A Transformation Ongoing
The foregoing “what” and “why” of my discussion segue into the final component of my argument regarding museum definitions—namely, the impact of what I have already addressed on the very fundamentals of museology and museum practice in the 21st century. In a sentence: the times have changed, and museum definitions need to adapt, not to the exclusion of all that has been but to the inclusion of what might also be in the future. The popular, conventional, and historical public perception of museums as principally worthy cultural destinations to visit occasionally needs to be altered, in definition and practice, in the name of sound epistemological practice, social relevance, and broader public connection and impact. In short, the 21st-century museum can and should be far more than a stop on the tour bus route.
I return to Secretary Adams’ declaration for support of this proposition. His, for its time, was a material recasting of museology, museum practice, and conventional interpretive curatorial and interpretive methodology: the demise of the temple on the hill with its self-appointed priesthood, the explicit invocation and affirmation of first-person and multiple curatorial voices and their authority, the recognition, and endorsement of distinctive and differing knowledge systems and their validity.
All of the foregoing turned conventional museology and museum practice on its head, from top-down to bottom-up, inside-out to outside-in, bilateralism instead of unilateralism, dialogue instead of monologue. That wholesale transformation in approach is seminal and has direct impact on the very nature of the museum as a community-connected, multivocal gathering space and place of broader civic and societal import “committed not to the promulgation of received wisdom but to the encouragement of a multicultural dialogue.”
If the era of COVID-19 and Black Lives Matter has taught us nothing else, surely it has demonstrated that currently in the United States—and we are hardly alone—we struggle to find and implement civic and social space.
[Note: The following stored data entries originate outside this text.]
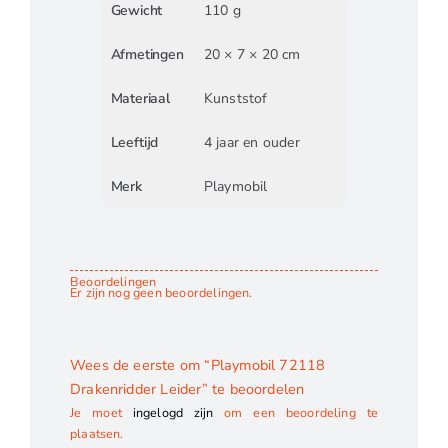
Gewicht
110 g
Afmetingen
20 × 7 × 20 cm
Materiaal
Kunststof
Leeftijd
4 jaar en ouder
Merk
Playmobil
Beoordelingen
Er zijn nog geen beoordelingen.
Wees de eerste om “Playmobil 72118
Drakenridder Leider” te beoordelen
Je moet
ingelogd zijn
om een beoordeling te
plaatsen.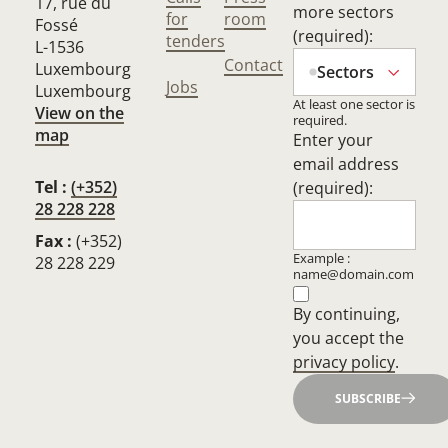
17, rue du
more sectors
for
room
Fossé
(required):
tenders
L-1536
Contact
Luxembourg
Sectors
Jobs
Luxembourg
At least one sector is
View on the
required.
map
Enter your
email address
Tel :
(+352)
(required):
28 228 228
Fax :
(+352)
Example :
28 228 229
name@domain.com
By continuing,
you accept the
privacy policy
.
SUBSCRIBE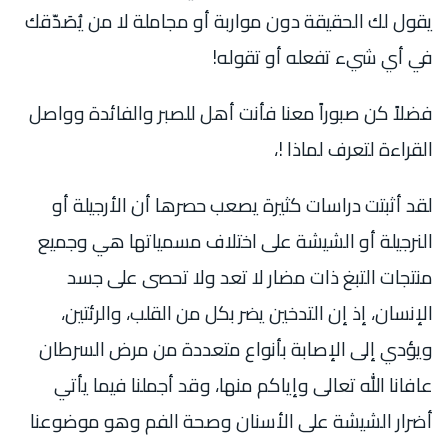
يقول لك الحقيقة دون مواربة أو مجاملة لا من يُصَدّقك
في أي شيء تفعله أو تقوله!
فضلاً كن صبوراً معنا فأنت أهل للصبر والفائدة وواصل
القراءة لتعرف لماذا !،
لقد أثبتت دراسات كثيرة يصعب حصرها أن الأرجيلة أو
النرجيلة أو الشيشة على اختلاف مسمياتها هي وجميع
منتجات التبغ ذات مضار لا تعد ولا تحصى على جسد
الإنسان، إذ إن التدخين يضر بكل من القلب، والرئتين،
ويؤدي إلى الإصابة بأنواع متعددة من مرض السرطان
عافانا الله تعالى وإياكم منها، وقد أجملنا فيما يأتي
أضرار الشيشة على الأسنان وصحة الفم وهو موضوعنا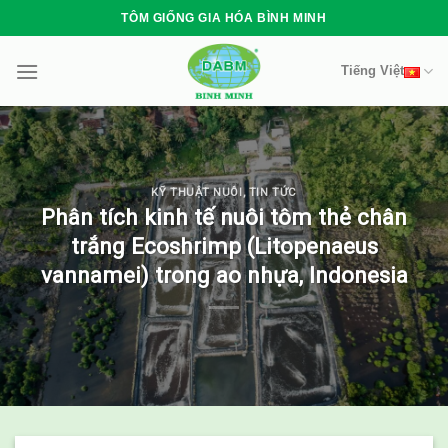
Skip
TÔM GIỐNG GIA HÓA BÌNH MINH
to
content
Tiếng Việt
KỸ THUẬT NUÔI
,
TIN TỨC
Phân tích kinh tế nuôi tôm thẻ chân
trắng Ecoshrimp (Litopenaeus
vannamei) trong ao nhựa, Indonesia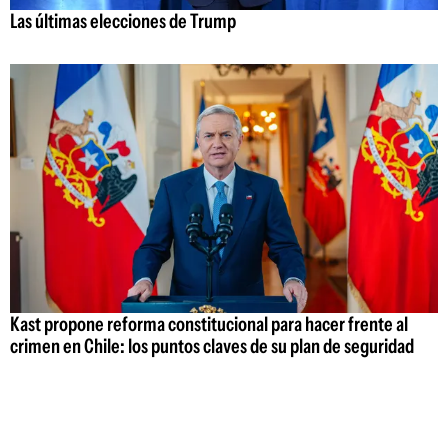
Las últimas elecciones de Trump
Kast propone reforma constitucional para hacer frente al
crimen en Chile: los puntos claves de su plan de seguridad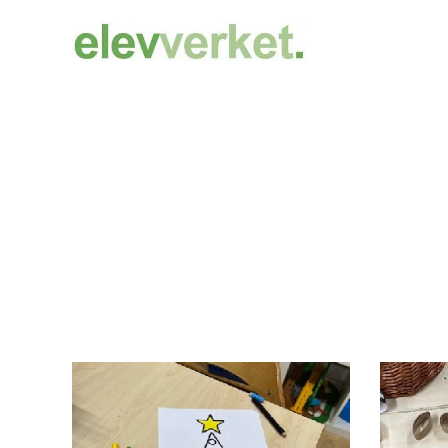
Tomteverksta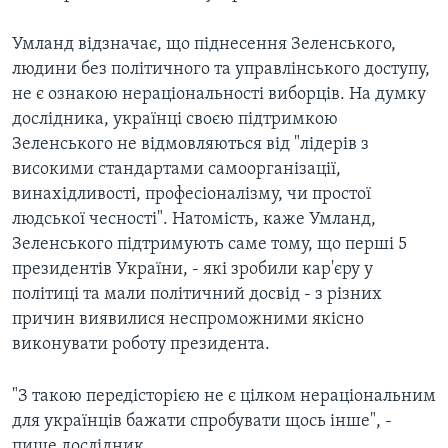
Умланд відзначає, що піднесення Зеленського,
людини без політичного та управлінського доступу,
не є ознакою нераціональності виборців. На думку
дослідника, українці своєю підтримкою
Зеленського не відмовляються від "лідерів з
високими стандартами самоорганізації,
винахідливості, професіоналізму, чи простої
людської чесності". Натомість, каже Умланд,
Зеленського підтримують саме тому, що перші 5
президентів України, - які зробили кар'єру у
політиці та мали політичний досвід - з різних
причин виявилися неспроможними якісно
виконувати роботу президента.
"З такою передісторією не є цілком нераціональним
для українців бажати спробувати щось інше", -
пише дослідник.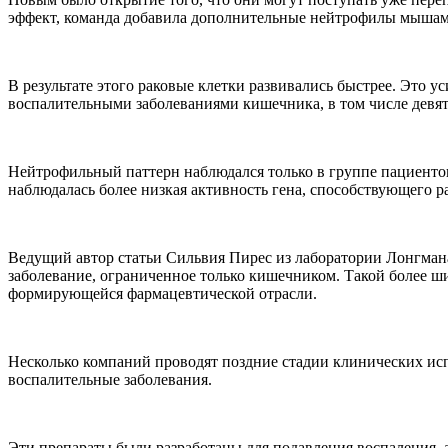
эффект, команда добавила дополнительные нейтрофилы мышам
В результате этого раковые клетки развивались быстрее. Это 
воспалительными заболеваниями кишечника, в том числе девят
Нейтрофильный паттерн наблюдался только в группе пациентов
наблюдалась более низкая активность гена, способствующего р
Ведущий автор статьи Сильвия Пирес из лаборатории Лонгмана 
заболевание, ограниченное только кишечником. Такой более ши
формирующейся фармацевтической отрасли.
Несколько компаний проводят поздние стадии клинических ис
воспалительные заболевания.
Эти препараты были разработаны для подавления воспаления, 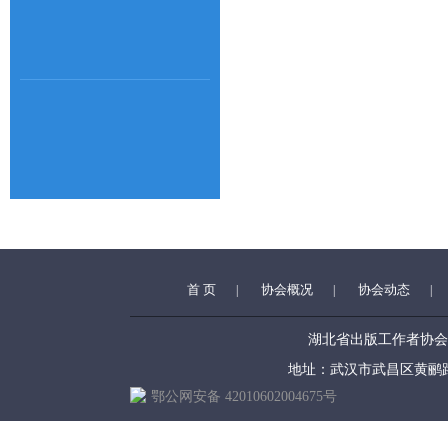
首 页
协会概况
协会动态
|
|
|
湖北省出版工作者协会 (www.h
地址：武汉市武昌区黄鹂路39号 
鄂公网安备 42010602004675号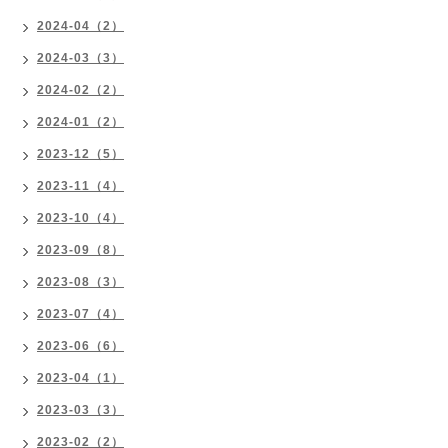
2024-04（2）
2024-03（3）
2024-02（2）
2024-01（2）
2023-12（5）
2023-11（4）
2023-10（4）
2023-09（8）
2023-08（3）
2023-07（4）
2023-06（6）
2023-04（1）
2023-03（3）
2023-02（2）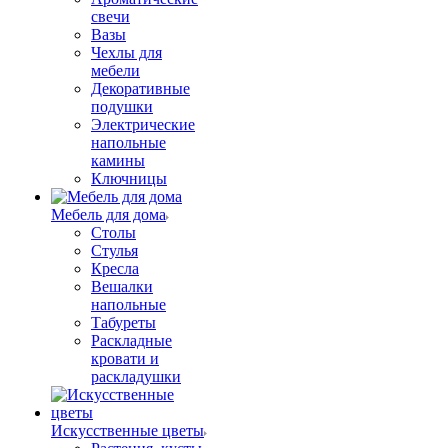
свечи
Вазы
Чехлы для
мебели
Декоративные
подушки
Электрические
напольные
камины
Ключницы
Мебель для дома
Столы
Стулья
Кресла
Вешалки
напольные
Табуреты
Раскладные
кровати и
раскладушки
Искусственные цветы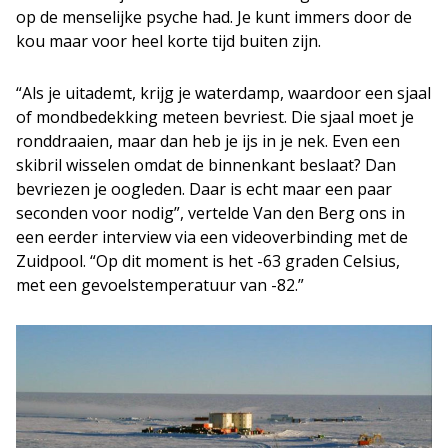
op de menselijke psyche had. Je kunt immers door de
kou maar voor heel korte tijd buiten zijn.
“Als je uitademt, krijg je waterdamp, waardoor een sjaal
of mondbedekking meteen bevriest. Die sjaal moet je
ronddraaien, maar dan heb je ijs in je nek. Even een
skibril wisselen omdat de binnenkant beslaat? Dan
bevriezen je oogleden. Daar is echt maar een paar
seconden voor nodig”, vertelde Van den Berg ons in
een eerder interview via een videoverbinding met de
Zuidpool. “Op dit moment is het -63 graden Celsius,
met een gevoelstemperatuur van -82.”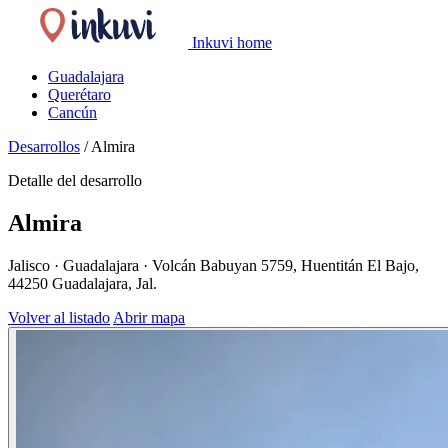
Inkuvi home
Guadalajara
Querétaro
Cancún
Desarrollos
/
Almira
Detalle del desarrollo
Almira
Jalisco · Guadalajara · Volcán Babuyan 5759, Huentitán El Bajo,
44250 Guadalajara, Jal.
Volver al listado
Abrir mapa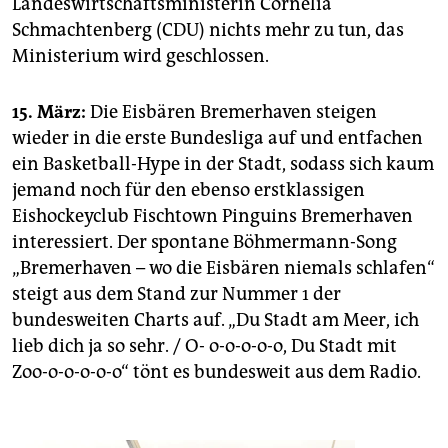
Landeswirtschaftsministerin Cornelia
Schmachtenberg (CDU) nichts mehr zu tun, das
Ministerium wird geschlossen.
15. März:
Die Eisbären Bremerhaven steigen
wieder in die erste Bundesliga auf und entfachen
ein Basketball-Hype in der Stadt, sodass sich kaum
jemand noch für den ebenso erstklassigen
Eishockeyclub Fischtown Pinguins Bremerhaven
interessiert. Der spontane Böhmermann-Song
„Bremerhaven – wo die Eisbären niemals schlafen“
steigt aus dem Stand zur Nummer 1 der
bundesweiten Charts auf. „Du Stadt am Meer, ich
lieb dich ja so sehr. / O- o-o-o-o-o, Du Stadt mit
Zoo-o-o-o-o-o“ tönt es bundesweit aus dem Radio.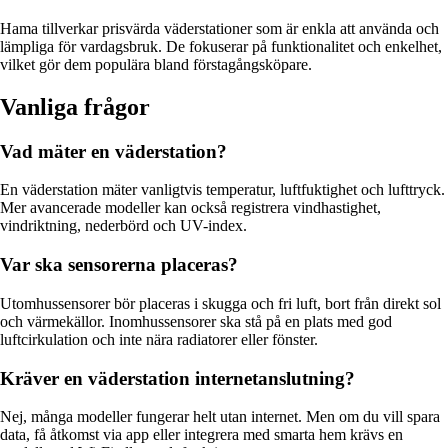
Hama tillverkar prisvärda väderstationer som är enkla att använda och
lämpliga för vardagsbruk. De fokuserar på funktionalitet och enkelhet,
vilket gör dem populära bland förstagångsköpare.
Vanliga frågor
Vad mäter en väderstation?
En väderstation mäter vanligtvis temperatur, luftfuktighet och lufttryck.
Mer avancerade modeller kan också registrera vindhastighet,
vindriktning, nederbörd och UV-index.
Var ska sensorerna placeras?
Utomhussensorer bör placeras i skugga och fri luft, bort från direkt sol
och värmekällor. Inomhussensorer ska stå på en plats med god
luftcirkulation och inte nära radiatorer eller fönster.
Kräver en väderstation internetanslutning?
Nej, många modeller fungerar helt utan internet. Men om du vill spara
data, få åtkomst via app eller integrera med smarta hem krävs en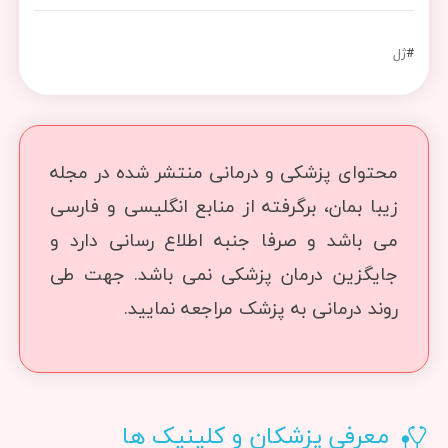
#
ژل
محتوای پزشکی و درمانی منتشر شده در مجله
زیبا بمان، برگرفته از منابع انگلیسی و فارسی
می باشد و صرفا جنبه اطلاع رسانی دارد و
جایگزین درمان پزشکی نمی باشد. جهت طی
روند درمانی به پزشک مراجعه نمایید.
معرفی پزشکان و کلینیک ها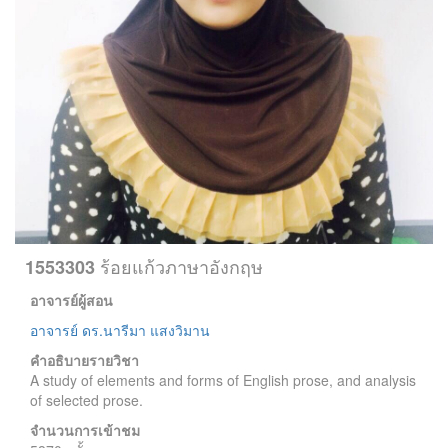
ร้อยแก้วภาษาอังกฤษ
1553303
อาจารย์ผู้สอน
อาจารย์ ดร.นารีมา แสงวิมาน
คำอธิบายรายวิชา
A study of elements and forms of English prose, and analysis
of selected prose.
จำนวนการเข้าชม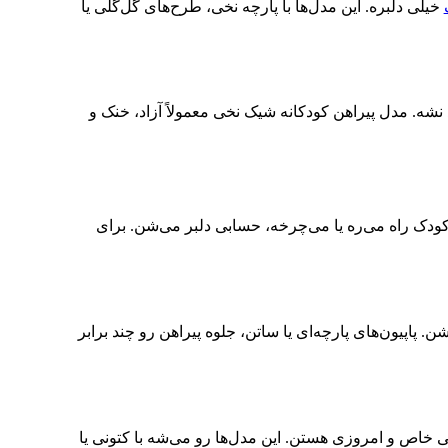
خیلی دلبره. این مدل‌ها با پارچه نخی، طرح‌های گل‌گلی یا
ه. مدل پیراهن کودکانه شیک نخی معمولاً آزاد، خنک و
ی کودک راه می‌ره یا می‌چرخه، حسابی دلبر می‌شن. برای
 پاپیون‌های پارچه‌ای یا ساتن، جلوه پیراهن رو چند برابر
خاص و امروزی هستن. این مدل‌ها رو می‌شه با کتونی یا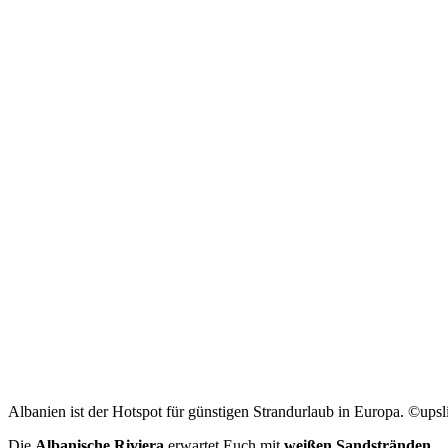
Albanien ist der Hotspot für günstigen Strandurlaub in Europa. ©ups
Die
Albanische Riviera
erwartet Euch mit
weißen Sandstränden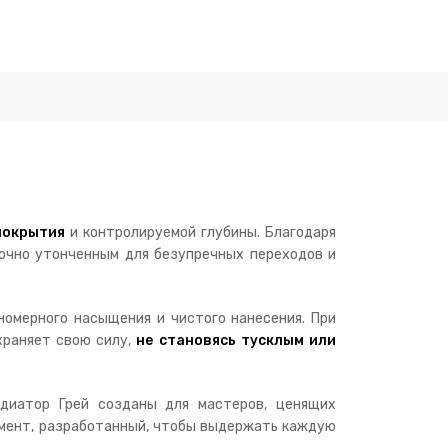
покрытия
и контролируемой глубины. Благодаря
очно утонченным для безупречных переходов и
номерного насыщения и чистого нанесения. При
охраняет свою силу,
не становясь тусклым или
адиатор Грей созданы для мастеров, ценящих
игмент, разработанный, чтобы выдержать каждую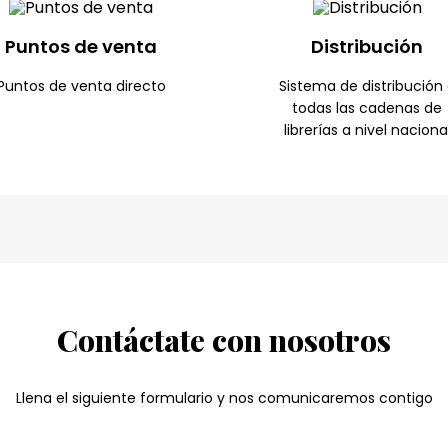
Puntos de venta
Distribución
Puntos de venta directo
Sistema de distribución
todas las cadenas de
librerías a nivel naciona
Portafolio de proyectos
Contáctate con nosotros
Llena el siguiente formulario y nos comunicaremos contigo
We desperately need gathering places for discussion, discourse, debate, even controversy; forums and safe places for unsafe ideas concerning cultural history and human experience, past and present. As defined and described above, museums can serve as a notable and valuable chink in that contemporary armor of political and social polarities and the disabling cultural and historical gloom they engender.
The museum as counterpoint, although not able to do everything, can do something—and a very important something. That hope should be the social, museological, and institutional aspiration of all museums and how they define themselves and their future in the 21st century. Museum definitions that fail to consider and, indeed, embrace a future of continuing societal relevance and impact put museums at risk of becoming public institutions diminished and distant in history’s rearview mirror.